Kowlessar indicated that the government intended to strengthen the Income Tax Act this year to enable the Guyana Revenue Authority (GRA) to enforce presumptive assessments on professional and other categories of self-employed persons.
The government, he said, would also this year make a concerted effort to improve the efficiency of the tax system and the administrative capacity of the Guyana Revenue Authority as it sought to improve tax administration. He said that a number of critical vacancies within the GRA would be filled and the GRA Act and regulations would be reviewed. The government, he said, had significantly increased the budget of the GRA to achieve these objectives and had secured a US$300,000 grant to upgrade skills.
Kowlessar said the government would follow the IMF recommendation and enshrine as far as possible, the incentive regime into law. The IMF had said that effective incentives for investments ought to be legislated in the appropriate tax acts for any investor who satisfied clear, objective criteria. Kowlessar said this would mean amendments to the Customs Act, the Financial Administration and Audit Act and the Income Tax Act to enhance Transparency and administrative efficiency.

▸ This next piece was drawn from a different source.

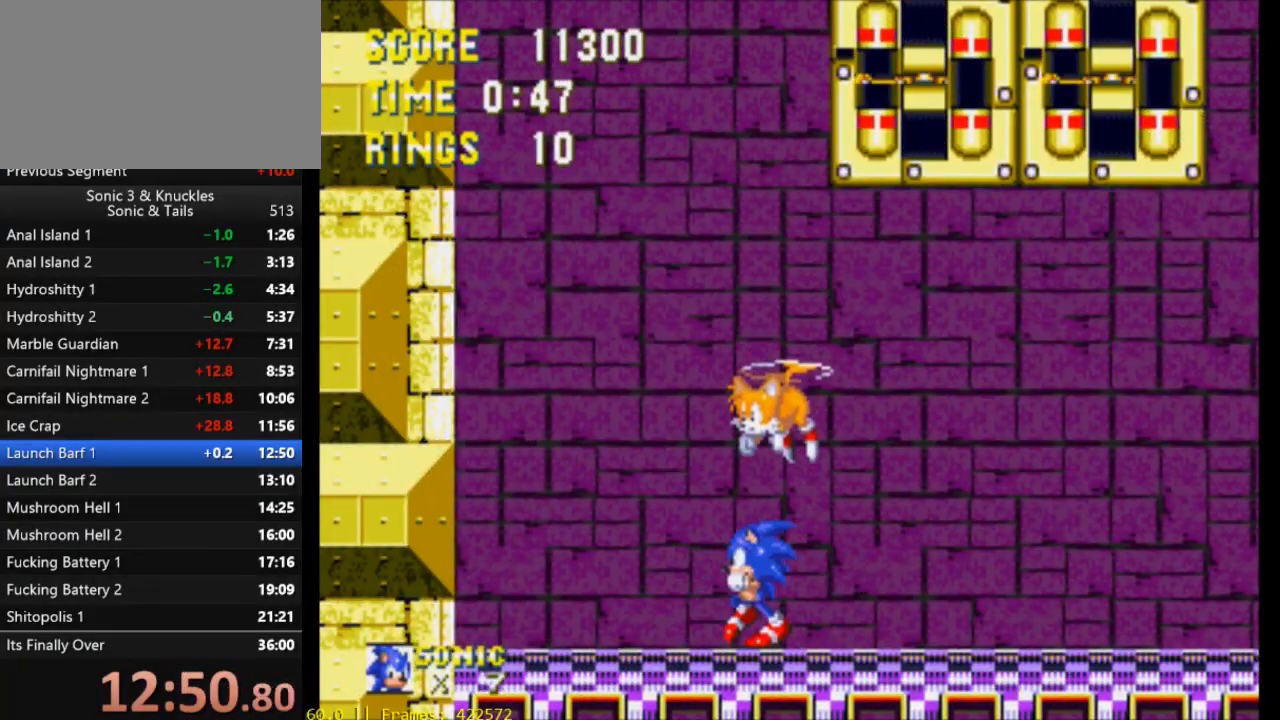
{"buttons": [], "events": [[17, "DPAD_LEFT", "up"]]}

The budget presentation cited the difficulties confronting the domestic economy, especially in face of the war in the Middle East, rising oil prices and the potential for lower aid flow and pressures on the domestic front, which included political instability and crime.
Despite this, the government expects the economy to grow by 1.2% this year, against 1.1% last year. It expects inflation to be 5% reflecting adverse price developments in the utilities and the feed through of prices from imported fuel. Current revenues are expected to grow by 3.2% reaching $46B this year with the GRA expected to rake in 92.4% of this (Customs $20.2B against $18.7B in 2002 and IRD $22.3B against $22.2B in 2002).
Again in economic growth, the government expects sugar to continue its upward production levels to reach 340,552 tonnes, a 2.9% growth. Rice output is expected to decline to 296,388 tons or by three per cent. Rice output last year was down by 11%. The livestock sector is expected to grow by five per cent with other agriculture expected to increase by three per cent.
However, mining and quarrying production is expected to fall by 7.1% reflecting largely the decline of production by Omai Gold Mines Limited and the delayed recovery of bauxite. The engineering and construction sector is expected to grow by 4.7% as a result of the major projects under the Public Sector Investment Programme and the growth in private construction. The manufacturing sector is projected to grow by three per cent while transportation and communication services is also expected to grow at the same level. Distribution services are expected to grow by 2.6%, rent of dwellings by two per cent, financial services by 1.5% and other services by one per cent.
These compare with sugar output of 331,057 tons in 2002, 16% higher than 2001; rice production 10% down at 287,755 tonnes; livestock increase of five percent; mining and quarrying decline of 6.9% and manufacturing sector growth of 2 per cent.
The budget again touches on modernizing the traditional sectors and promoting growth in the non-traditional areas.